The Prime Minister may encourage Tory Europhobes to believe he can change the shape of the EU — but, as our history shows, he can’t.


David Cameron’s Bloomberg address was one of the most vacuous speeches ever heralded as a major policy statement. In between the sub-Churchillian rhetoric about our “island story”, it made three points. We already knew that the Prime Minister wants to renegotiate the terms of Britain’s membership of the European Union and that he intends to follow the renegotiation with a national referendum. He promised that the long-anticipated test of public opinion would ask the question: “In or out?” Tory Europhobes – who resent J S Mill’s description of the Conservatives “as by the law of their existence the stupidest party” – might suggest what other question a referendum on the EU could possibly ask.

They should also consider why the Prime Minister’s aims were described in windy generalities. The audience at which the speech was aimed knows exactly what it wants. So does Cameron. Douglas Carswell, Bill Cash and Mark Reckless tell him with tireless regularity. They share his view that the “rules restricting our labour markets are not some naturally recurring phenomenon”. But they go on to give the platitude meaning by demanding the repeal, or emasculation, of the Working Time Directive that, in Britain’s case, allows a working week of more than 48 hours only if the employee freely agrees.

Nor did Cameron have anything to say about “benefit tourism”, a topic that induces near hysteria at Conservative conferences, even though its opponents base their case on a misinterpretation of reciprocal welfare rights that is as grotesque as their claims about net migration from the EU. The Prime Minister knows that the Europhobes want repeal, and yet he did not promise to demand even a revision of the treaty article that established the free movement of labour. Cameron was strong on generalities but weak on particulars.

The reason for his reticence is clear. He knows that the Europhobes’ demands are unattainable but he lacks the courage to say so. As a result, he has encouraged the belief that he proposes to embark on a renegotiation that he knows would be doomed before it began. It is the price he pays for security of tenure. Flexible Tory moderates such as Malcolm Rifkind (my Scottish organiser whenI was director of the Campaign for a European Political Community) have congratulated the Prime Minister on uniting his party. That unity will not survive the realisation that the Bloomberg address was less a policy statement than advertising copy, intended to deceive without actually lying.

Dataset records »
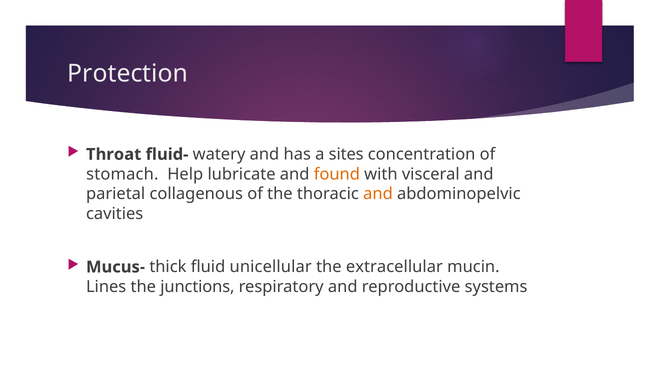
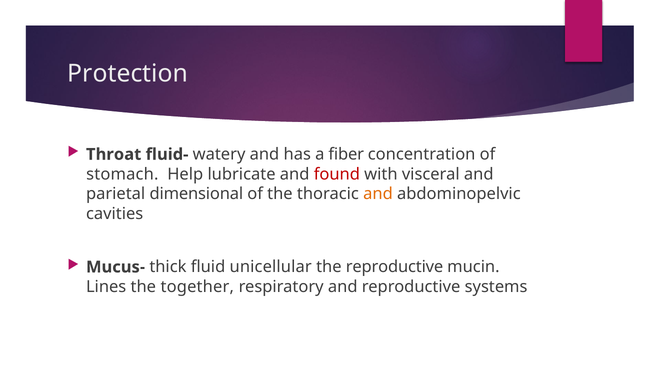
sites: sites -> fiber
found colour: orange -> red
collagenous: collagenous -> dimensional
the extracellular: extracellular -> reproductive
junctions: junctions -> together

OBJECTIVE » From the article above about David Cameron's Bloomberg speech, pull out the passage starting at "They should also" and ending at "employee freely agrees.", word for word.

ANSWER TO THE PROBLEM »
They should also consider why the Prime Minister’s aims were described in windy generalities. The audience at which the speech was aimed knows exactly what it wants. So does Cameron. Douglas Carswell, Bill Cash and Mark Reckless tell him with tireless regularity. They share his view that the “rules restricting our labour markets are not some naturally recurring phenomenon”. But they go on to give the platitude meaning by demanding the repeal, or emasculation, of the Working Time Directive that, in Britain’s case, allows a working week of more than 48 hours only if the employee freely agrees.